┌─ EXERCISE INPUTS

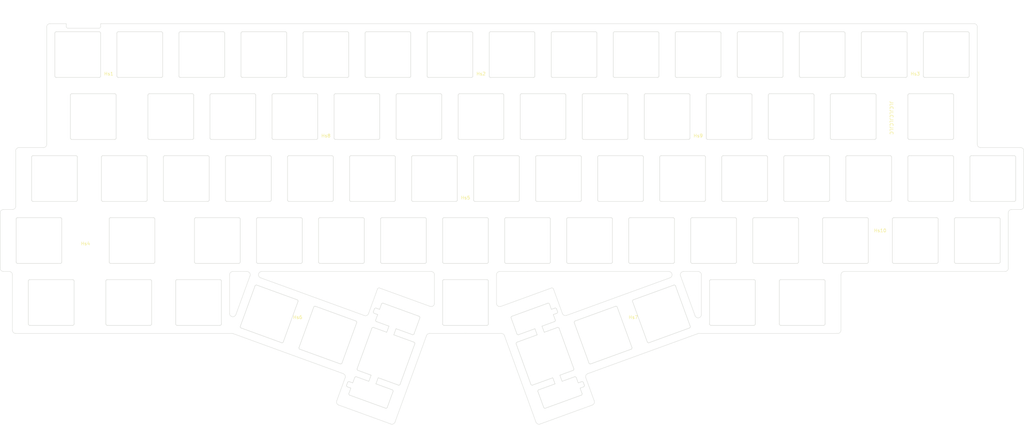
<source format=kicad_pcb>
(kicad_pcb
	(version 20241229)
	(generator "pcbnew")
	(generator_version "9.0")
	(general
		(thickness 1.29)
		(legacy_teardrops no)
	)
	(paper "A4")
	(layers
		(0 "F.Cu" signal)
		(2 "B.Cu" signal)
		(9 "F.Adhes" user "F.Adhesive")
		(11 "B.Adhes" user "B.Adhesive")
		(13 "F.Paste" user)
		(15 "B.Paste" user)
		(5 "F.SilkS" user "F.Silkscreen")
		(7 "B.SilkS" user "B.Silkscreen")
		(1 "F.Mask" user)
		(3 "B.Mask" user)
		(17 "Dwgs.User" user "User.Drawings")
		(19 "Cmts.User" user "User.Comments")
		(21 "Eco1.User" user "User.Eco1")
		(23 "Eco2.User" user "User.Eco2")
		(25 "Edge.Cuts" user)
		(27 "Margin" user)
		(31 "F.CrtYd" user "F.Courtyard")
		(29 "B.CrtYd" user "B.Courtyard")
		(35 "F.Fab" user)
		(33 "B.Fab" user)
		(39 "User.1" user)
		(41 "User.2" user)
		(43 "User.3" user)
		(45 "User.4" user)
	)
	(setup
		(stackup
			(layer "F.SilkS"
				(type "Top Silk Screen")
			)
			(layer "F.Paste"
				(type "Top Solder Paste")
			)
			(layer "F.Mask"
				(type "Top Solder Mask")
				(thickness 0.01)
			)
			(layer "F.Cu"
				(type "copper")
				(thickness 0.035)
			)
			(layer "dielectric 1"
				(type "core")
				(color "Aluminum")
				(thickness 1.2)
				(material "Al")
				(epsilon_r 8.7)
				(loss_tangent 0.001)
			)
			(layer "B.Cu"
				(type "copper")
				(thickness 0.035)
			)
			(layer "B.Mask"
				(type "Bottom Solder Mask")
				(thickness 0.01)
			)
			(layer "B.Paste"
				(type "Bottom Solder Paste")
			)
			(layer "B.SilkS"
				(type "Bottom Silk Screen")
			)
			(copper_finish "None")
			(dielectric_constraints no)
		)
		(pad_to_mask_clearance 0)
		(allow_soldermask_bridges_in_footprints no)
		(tenting front back)
		(pcbplotparams
			(layerselection 0x00000000_00000000_55555555_5755f5ff)
			(plot_on_all_layers_selection 0x00000000_00000000_00000000_00000000)
			(disableapertmacros no)
			(usegerberextensions yes)
			(usegerberattributes yes)
			(usegerberadvancedattributes yes)
			(creategerberjobfile no)
			(dashed_line_dash_ratio 12.000000)
			(dashed_line_gap_ratio 3.000000)
			(svgprecision 4)
			(plotframeref no)
			(mode 1)
			(useauxorigin no)
			(hpglpennumber 1)
			(hpglpenspeed 20)
			(hpglpendiameter 15.000000)
			(pdf_front_fp_property_popups yes)
			(pdf_back_fp_property_popups yes)
			(pdf_metadata yes)
			(pdf_single_document no)
			(dxfpolygonmode no)
			(dxfimperialunits no)
			(dxfusepcbnewfont yes)
			(psnegative no)
			(psa4output no)
			(plot_black_and_white yes)
			(sketchpadsonfab no)
			(plotpadnumbers no)
			(hidednponfab no)
			(sketchdnponfab yes)
			(crossoutdnponfab yes)
			(subtractmaskfromsilk no)
			(outputformat 1)
			(mirror no)
			(drillshape 0)
			(scaleselection 1)
			(outputdirectory "./jlcpcb/")
		)
	)
	(net 0 "")
	(footprint "tmr-lib:Switch_Cutout" (layer "F.Cu") (at 256.5 19))
	(footprint "tmr-lib:Switch_Cutout" (layer "F.Cu") (at 19 0))
	(footprint "tmr-lib:Switch_Cutout_2u" (layer "F.Cu") (at 113.4 92.5 70))
	(footprint "tmr-lib:Switch_Cutout" (layer "F.Cu") (at 213.75 57))
	(footprint "tmr-lib:Switch_Cutout" (layer "F.Cu") (at 179.9 86 20))
	(footprint "tmr-lib:Switch_Cutout" (layer "F.Cu") (at 95.6 86 -20))
	(footprint "tmr-lib:Switch_Cutout" (layer "F.Cu") (at 47.5 19))
	(footprint "MountingHole:MountingHole_2.1mm" (layer "F.Cu") (at 28.5 8.93))
	(footprint "tmr-lib:Switch_Cutout" (layer "F.Cu") (at 285 0))
	(footprint "tmr-lib:Switch_Cutout" (layer "F.Cu") (at 57 0))
	(footprint "tmr-lib:Dummy" (layer "F.Cu") (at 230.2 78.5))
	(footprint "tmr-lib:Switch_Cutout" (layer "F.Cu") (at 137.75 57))
	(footprint "tmr-lib:Switch_Cutout" (layer "F.Cu") (at 90.25 38))
	(footprint "tmr-lib:Switch_Cutout" (layer "F.Cu") (at 80.75 57))
	(footprint "tmr-lib:Switch_Cutout" (layer "F.Cu") (at 166.25 38))
	(footprint "tmr-lib:Switch_Cutout_1.25u" (layer "F.Cu") (at 254.125 57))
	(footprint "tmr-lib:Switch_Cutout" (layer "F.Cu") (at 223.25 38))
	(footprint "MountingHole:MountingHole_2.1mm" (layer "F.Cu") (at 95 27.93))
	(footprint "tmr-lib:Switch_Cutout" (layer "F.Cu") (at 147.25 38))
	(footprint "tmr-lib:Switch_Cutout" (layer "F.Cu") (at 56 76))
	(footprint "tmr-lib:Switch_Cutout" (layer "F.Cu") (at 156.75 57))
	(footprint "tmr-lib:Switch_Cutout" (layer "F.Cu") (at 128.25 38))
	(footprint "tmr-lib:Switch_Cutout_1.25u" (layer "F.Cu") (at 10.875 76))
	(footprint "tmr-lib:Switch_Cutout" (layer "F.Cu") (at 77.625 79.5 -20))
	(footprint "MountingHole:MountingHole_2.1mm" (layer "F.Cu") (at 86.355 83.6))
	(footprint "tmr-lib:Switch_Cutout" (layer "F.Cu") (at 118.75 57))
	(footprint "tmr-lib:Switch_Cutout" (layer "F.Cu") (at 197.75 79.5 20))
	(footprint "tmr-lib:Switch_Cutout" (layer "F.Cu") (at 266 0))
	(footprint "tmr-lib:Switch_Cutout" (layer "F.Cu") (at 142.5 19))
	(footprint "tmr-lib:Switch_Cutout" (layer "F.Cu") (at 294.5 57))
	(footprint "tmr-lib:Switch_Cutout" (layer "F.Cu") (at 280.25 19))
	(footprint "tmr-lib:Switch_Cutout" (layer "F.Cu") (at 228 0))
	(footprint "tmr-lib:Switch_Cutout" (layer "F.Cu") (at 219.5 76))
	(footprint "tmr-lib:Switch_Cutout" (layer "F.Cu") (at 66.5 19))
	(footprint "tmr-lib:Switch_Cutout" (layer "F.Cu") (at 194.75 57))
	(footprint "tmr-lib:Switch_Cutout" (layer "F.Cu") (at 204.25 38))
	(footprint "tmr-lib:Switch_Cutout" (layer "F.Cu") (at 38 0))
	(footprint "MountingHole:MountingHole_2.1mm" (layer "F.Cu") (at 189.145 83.6))
	(footprint "tmr-lib:Switch_Cutout" (layer "F.Cu") (at 180.5 19))
	(footprint "tmr-lib:Switch_Cutout_1.25u" (layer "F.Cu") (at 34.625 76))
	(footprint "tmr-lib:Switch_Cutout" (layer "F.Cu") (at 99.75 57))
	(footprint "tmr-lib:Switch_Cutout" (layer "F.Cu") (at 218.5 19))
	(footprint "tmr-lib:Switch_Cutout" (layer "F.Cu") (at 95 0))
	(footprint "tmr-lib:Switch_Cutout" (layer "F.Cu") (at 137.75 76))
	(footprint "MountingHole:MountingHole_2.1mm" (layer "F.Cu") (at 137.75 46.93))
	(footprint "MountingHole:MountingHole_2.1mm" (layer "F.Cu") (at 264.75 57))
	(footprint "tmr-lib:Switch_Cutout" (layer "F.Cu") (at 152 0))
	(footprint "tmr-lib:Switch_Cutout" (layer "F.Cu") (at 61.75 57))
	(footprint "tmr-lib:Dummy" (layer "F.Cu") (at 20.8 -13.4 180))
	(footprint "tmr-lib:Switch_Cutout_1.25u" (layer "F.Cu") (at 240.875 76))
	(footprint "tmr-lib:Switch_Cutout" (layer "F.Cu") (at 185.25 38))
	(footprint "tmr-lib:JLC_Order_Num" (layer "F.Cu") (at 268.109144 19.478469 -90))
	(footprint "tmr-lib:Switch_Cutout" (layer "F.Cu") (at 23.75 19))
	(footprint "tmr-lib:Dummy" (layer "F.Cu") (at 23 80))
	(footprint "tmr-lib:Switch_Cutout_1.25u" (layer "F.Cu") (at 11.875 38))
	(footprint "MountingHole:MountingHole_2.1mm" (layer "F.Cu") (at 21.375 61))
	(footprint "tmr-lib:Switch_Cutout" (layer "F.Cu") (at 190 0))
	(footprint "tmr-lib:Switch_Cutout_1.75u" (layer "F.Cu") (at 35.625 57))
	(footprint "tmr-lib:Switch_Cutout" (layer "F.Cu") (at 52.25 38))
	(footprint "tmr-lib:Switch_Cutout" (layer "F.Cu") (at 242.25 38))
	(footprint "tmr-lib:Switch_Cutout" (layer "F.Cu") (at 33.25 38))
	(footprint "tmr-lib:Switch_Cutout" (layer "F.Cu") (at 280.25 38))
	(footprint "tmr-lib:Switch_Cutout" (layer "F.Cu") (at 123.5 19))
	(footprint "tmr-lib:Switch_Cutout_2u"
		(layer "F.Cu")
		(uuid "b0646d2c-1097-48fb-a9fb-4a854d6736a3")
		(at 162.1 92.5 -70)
		(descr "Cherry MX keyswitch PCB Mount with 1.00u keycap")
		(tags "Cherry MX Keyboard Keyswitch Switch PCB Cutout 1.00u")
		(property "Reference" "S66"
			(at 0.1 -6.1 290)
			(layer "F.SilkS")
			(hide yes)
			(uuid "a580d15c-4d30-4e42-9f70-eb455c9a5b99")
			(effects
				(font
					(size 1 1)
					(thickness 0.15)
				
... [95168 chars truncated]
</source>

└─

**EXERCISE**
Reprint exactly the lines above that start at the one with "(at 142.5 19))" and end at the one with "(at 219.5 76))", keeping both and adding none.

**WRITTEN ANSWER**
	(footprint "tmr-lib:Switch_Cutout" (layer "F.Cu") (at 142.5 19))
	(footprint "tmr-lib:Switch_Cutout" (layer "F.Cu") (at 294.5 57))
	(footprint "tmr-lib:Switch_Cutout" (layer "F.Cu") (at 280.25 19))
	(footprint "tmr-lib:Switch_Cutout" (layer "F.Cu") (at 228 0))
	(footprint "tmr-lib:Switch_Cutout" (layer "F.Cu") (at 219.5 76))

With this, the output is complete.